(Items from a data source):
☆ ☆ ☆ ☆
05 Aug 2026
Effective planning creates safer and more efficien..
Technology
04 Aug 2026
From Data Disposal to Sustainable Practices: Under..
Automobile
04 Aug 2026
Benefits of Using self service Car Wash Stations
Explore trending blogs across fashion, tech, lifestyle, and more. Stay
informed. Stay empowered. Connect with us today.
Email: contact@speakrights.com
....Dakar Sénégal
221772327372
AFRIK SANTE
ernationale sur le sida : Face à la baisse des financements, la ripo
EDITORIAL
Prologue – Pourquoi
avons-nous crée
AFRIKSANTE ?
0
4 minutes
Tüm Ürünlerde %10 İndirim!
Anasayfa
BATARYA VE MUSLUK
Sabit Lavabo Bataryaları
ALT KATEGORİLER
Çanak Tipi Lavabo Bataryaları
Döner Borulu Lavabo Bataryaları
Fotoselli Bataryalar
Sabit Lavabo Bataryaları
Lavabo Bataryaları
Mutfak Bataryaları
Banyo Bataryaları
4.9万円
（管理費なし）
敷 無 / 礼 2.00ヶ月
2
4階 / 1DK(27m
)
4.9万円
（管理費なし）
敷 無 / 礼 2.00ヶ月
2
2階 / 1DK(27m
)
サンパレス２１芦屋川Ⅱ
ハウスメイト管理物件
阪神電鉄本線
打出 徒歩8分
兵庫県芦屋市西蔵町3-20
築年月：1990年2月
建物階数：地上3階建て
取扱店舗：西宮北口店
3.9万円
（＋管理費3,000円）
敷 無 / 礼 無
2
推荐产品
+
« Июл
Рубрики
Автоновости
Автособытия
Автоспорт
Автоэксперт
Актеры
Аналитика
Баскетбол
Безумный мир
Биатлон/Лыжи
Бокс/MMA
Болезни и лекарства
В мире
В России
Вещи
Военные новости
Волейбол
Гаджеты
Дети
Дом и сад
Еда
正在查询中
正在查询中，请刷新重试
☆ ☆ ☆ ☆
(Work order): Lines containing the word "Lavabo" are to be located in the entries and copied.

(Written solution):
Sabit Lavabo Bataryaları
Çanak Tipi Lavabo Bataryaları
Döner Borulu Lavabo Bataryaları
Sabit Lavabo Bataryaları
Lavabo Bataryaları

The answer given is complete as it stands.